# Understanding the Prompt Sensitivity

> Prompt sensitivity, which refers to how strongly the output of a large language model (LLM) depends on the exact wording of its input prompt, raises concerns among users about the LLM's stability and reliability. In this work, we consider LLMs as multivariate functions and perform a first-order Taylor expansion, thereby analyzing the relationship between prompts, their gradients, and the logit of the model's next token. Furthermore, according to the Cauchy–Schwarz inequality, the logit difference can be upper bounded by the product of the gradient norm and the norm of the difference between the prompts' embeddings or hidden states. Our analysis allows a general interpretation of why current transformer-based autoregressive LLMs are sensitive to prompts with the same meaning. In particular, we show that LLMs do not internally cluster similar inputs like smaller neural networks do, but instead disperse them. This dispersing behavior leads to an excessively large upper bound on the logit difference between the two prompts, making it difficult to be effectively reduced to zero. In our analysis, we also show which types of meaning-preserving prompt variants are more likely to introduce prompt sensitivity risks in LLMs. Our findings provide crucial evidence for interpreting the prompt sensitivity of LLMs. Code for experiments is available in the supplementary materials.

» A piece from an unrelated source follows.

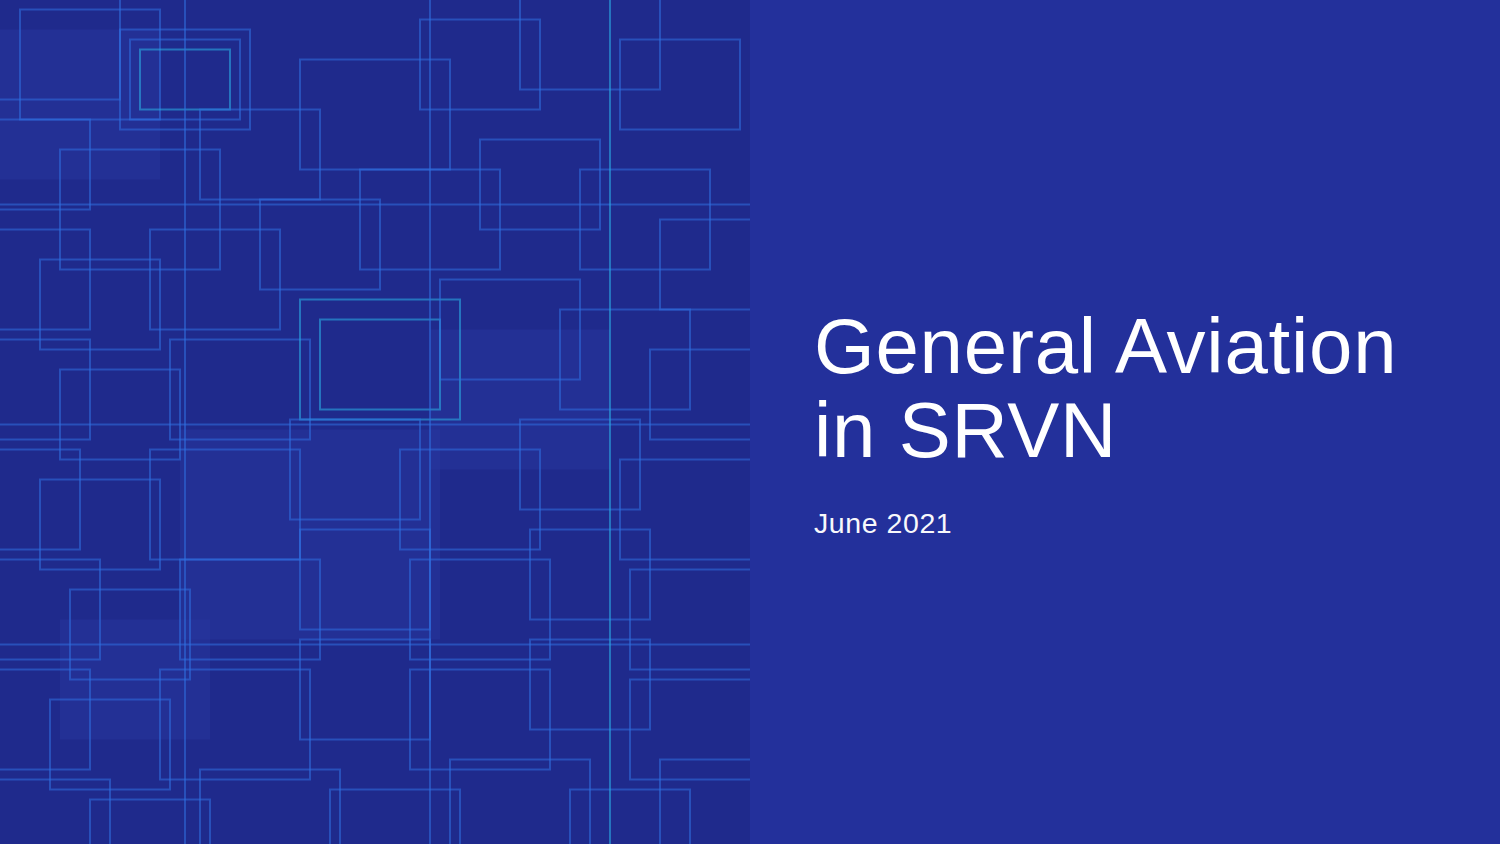General Aviation in SRVN
June 2021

![alt text](figures/image.png)

## 1. ResNet & CIFAR-10
The training script is as follows:
```bash
python code/cifar10_example/train.py
```
Then use [plot_figure2.ipynb](plot/cifar10_example/plot_figure2.ipynb) to plot the figure 2.

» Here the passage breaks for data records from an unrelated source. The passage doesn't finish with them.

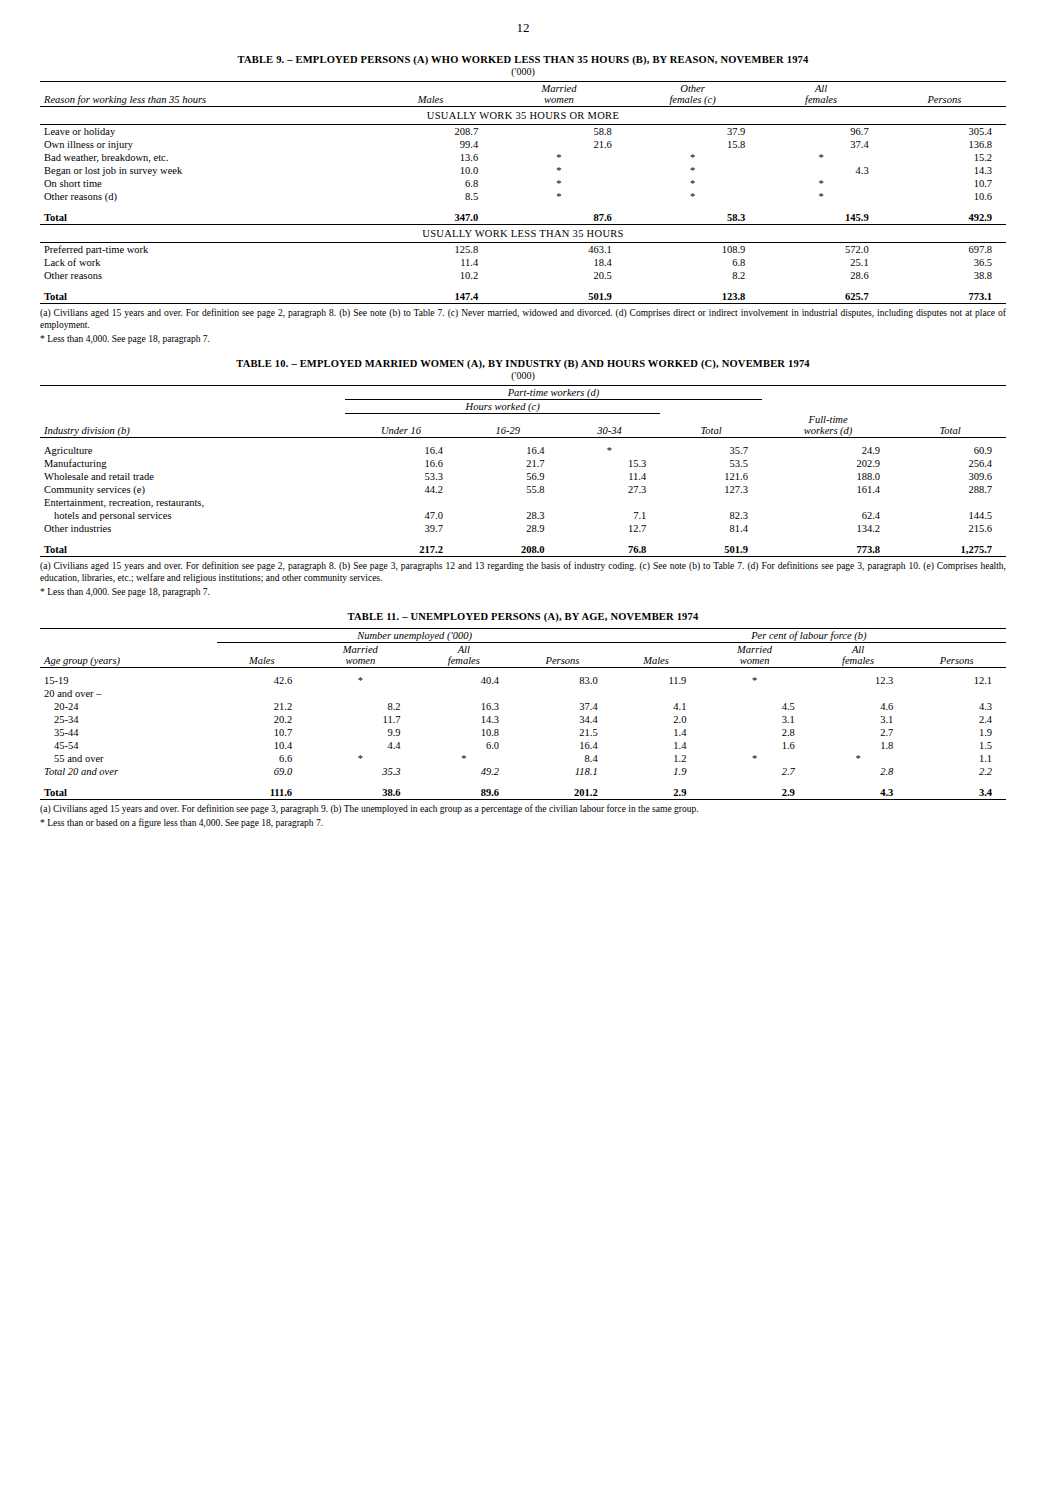12
Table 9. – Employed Persons (a) Who Worked Less Than 35 Hours (b), by Reason, November 1974
('000)
| Reason for working less than 35 hours | Males | Married women | Other females (c) | All females | Persons |
| --- | --- | --- | --- | --- | --- |
| USUALLY WORK 35 HOURS OR MORE |
| Leave or holiday | 208.7 | 58.8 | 37.9 | 96.7 | 305.4 |
| Own illness or injury | 99.4 | 21.6 | 15.8 | 37.4 | 136.8 |
| Bad weather, breakdown, etc. | 13.6 | * | * | * | 15.2 |
| Began or lost job in survey week | 10.0 | * | * | 4.3 | 14.3 |
| On short time | 6.8 | * | * | * | 10.7 |
| Other reasons (d) | 8.5 | * | * | * | 10.6 |
| Total | 347.0 | 87.6 | 58.3 | 145.9 | 492.9 |
| USUALLY WORK LESS THAN 35 HOURS |
| Preferred part-time work | 125.8 | 463.1 | 108.9 | 572.0 | 697.8 |
| Lack of work | 11.4 | 18.4 | 6.8 | 25.1 | 36.5 |
| Other reasons | 10.2 | 20.5 | 8.2 | 28.6 | 38.8 |
| Total | 147.4 | 501.9 | 123.8 | 625.7 | 773.1 |
(a) Civilians aged 15 years and over. For definition see page 2, paragraph 8. (b) See note (b) to Table 7. (c) Never married, widowed and divorced. (d) Comprises direct or indirect involvement in industrial disputes, including disputes not at place of employment.
* Less than 4,000. See page 18, paragraph 7.
Table 10. – Employed Married Women (a), by Industry (b) and Hours Worked (c), November 1974
('000)
| | Part-time workers (d) | | |
| | Hours worked (c) | | | |
| Industry division (b) | Under 16 | 16-29 | 30-34 | Total | Full-time workers (d) | Total |
| Agriculture | 16.4 | 16.4 | * | 35.7 | 24.9 | 60.9 |
| Manufacturing | 16.6 | 21.7 | 15.3 | 53.5 | 202.9 | 256.4 |
| Wholesale and retail trade | 53.3 | 56.9 | 11.4 | 121.6 | 188.0 | 309.6 |
| Community services (e) | 44.2 | 55.8 | 27.3 | 127.3 | 161.4 | 288.7 |
| Entertainment, recreation, restaurants, | | | | | | |
| hotels and personal services | 47.0 | 28.3 | 7.1 | 82.3 | 62.4 | 144.5 |
| Other industries | 39.7 | 28.9 | 12.7 | 81.4 | 134.2 | 215.6 |
| Total | 217.2 | 208.0 | 76.8 | 501.9 | 773.8 | 1,275.7 |
(a) Civilians aged 15 years and over. For definition see page 2, paragraph 8. (b) See page 3, paragraphs 12 and 13 regarding the basis of industry coding. (c) See note (b) to Table 7. (d) For definitions see page 3, paragraph 10. (e) Comprises health, education, libraries, etc.; welfare and religious institutions; and other community services.
* Less than 4,000. See page 18, paragraph 7.
Table 11. – Unemployed Persons (a), by Age, November 1974
| | Number unemployed ('000) | Per cent of labour force (b) |
| Age group (years) | Males | Married women | All females | Persons | Males | Married women | All females | Persons |
| 15-19 | 42.6 | * | 40.4 | 83.0 | 11.9 | * | 12.3 | 12.1 |
| 20 and over – | | | | | | | | |
| 20-24 | 21.2 | 8.2 | 16.3 | 37.4 | 4.1 | 4.5 | 4.6 | 4.3 |
| 25-34 | 20.2 | 11.7 | 14.3 | 34.4 | 2.0 | 3.1 | 3.1 | 2.4 |
| 35-44 | 10.7 | 9.9 | 10.8 | 21.5 | 1.4 | 2.8 | 2.7 | 1.9 |
| 45-54 | 10.4 | 4.4 | 6.0 | 16.4 | 1.4 | 1.6 | 1.8 | 1.5 |
| 55 and over | 6.6 | * | * | 8.4 | 1.2 | * | * | 1.1 |
| Total 20 and over | 69.0 | 35.3 | 49.2 | 118.1 | 1.9 | 2.7 | 2.8 | 2.2 |
| Total | 111.6 | 38.6 | 89.6 | 201.2 | 2.9 | 2.9 | 4.3 | 3.4 |
(a) Civilians aged 15 years and over. For definition see page 3, paragraph 9. (b) The unemployed in each group as a percentage of the civilian labour force in the same group.
* Less than or based on a figure less than 4,000. See page 18, paragraph 7.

## 2. Perturbation experiment
Run the following script to perform perturbation experiments:
```bash
python code/experimental_verifications/perturbation_analysis.py \
--model_name_or_path Qwen/Qwen1.5-0.5B \
--dataset_name ARC_Challenge
```

Then use [r_loss.py](plot/experimental_verifications/r_loss.py) to plot the figure 3(a) and 3(b) and use [grads_vs_delta_z.py](plot/experimental_verifications/grads_vs_delta_z.py) to plot the figure 3(c) and 3(d).

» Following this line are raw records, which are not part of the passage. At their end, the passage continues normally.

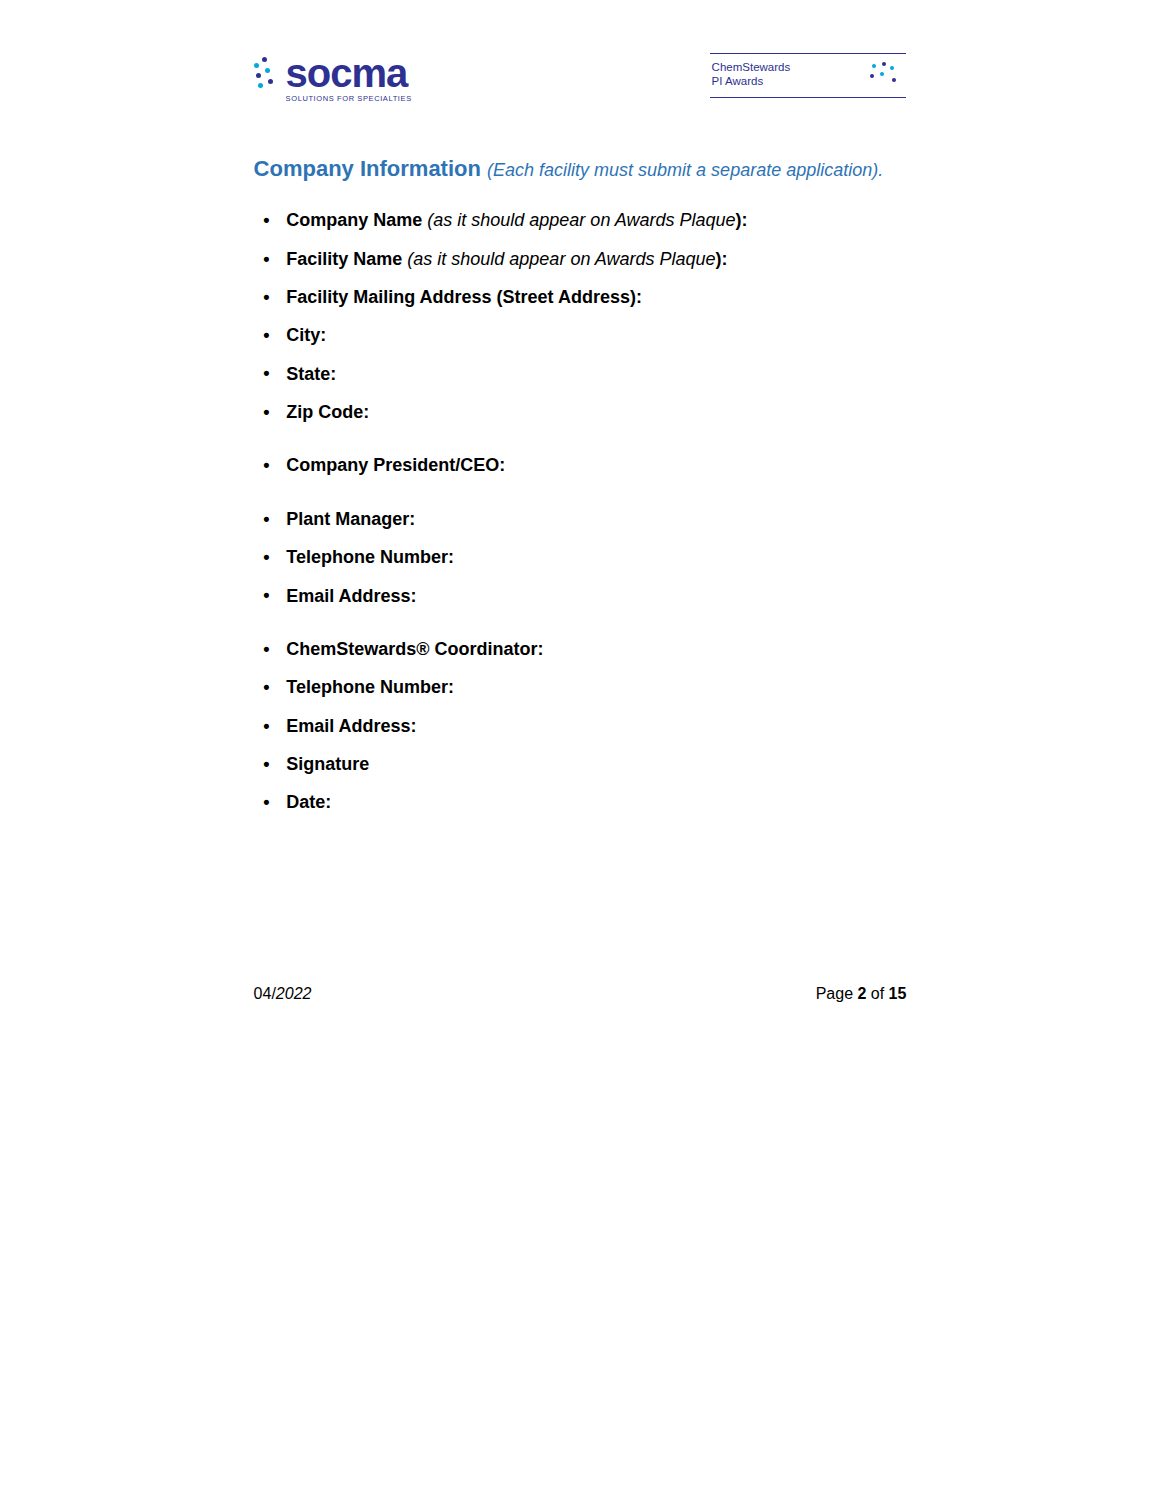socma
SOLUTIONS FOR SPECIALTIES
ChemStewards
PI Awards
Company Information (Each facility must submit a separate application).
Company Name (as it should appear on Awards Plaque):
Facility Name (as it should appear on Awards Plaque):
Facility Mailing Address (Street Address):
City:
State:
Zip Code:
Company President/CEO:
Plant Manager:
Telephone Number:
Email Address:
ChemStewards® Coordinator:
Telephone Number:
Email Address:
Signature
Date:
04/2022
Page 2 of 15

## 3. Validate the real dataset

This script corresponds to the `pad vs. trim` part, please run the following script:
```bash
python code/experimental_verifications/pad_vs_trim.py \
--model_name_or_path Qwen/Qwen1.5-0.5B \
--dataset ARC_Challenge
```
Then use [pad_trim.ipynb](plot/experimental_verifications/pad_trim.ipynb) to plot the figure 4(a).

## 4. Validate with our templates
This part corresponds to the sections on `first vs. latter` and `fewer vs. more`. Please run the following script:
```bash
python code/experimental_verifications/first_latter_and_fewer_more.py \
--model_name_or_path Qwen/Qwen1.5-0.5B \
--dataset_name ARC_Challenge
```

Then use [misalignment.ipynb](plot/experimental_verifications/misalignment.ipynb) to plot the figure 4(b) and 4(c).

## 5. Validate the contribution of templates and questions
First, get the logits.
```bash
python code/experimental_verifications/template_vs_question.py
```
Then use the [template_vs_question.ipynb](plot/experimental_verifications/template_vs_question.ipynb) file to calculate the contribution to figure 4(d).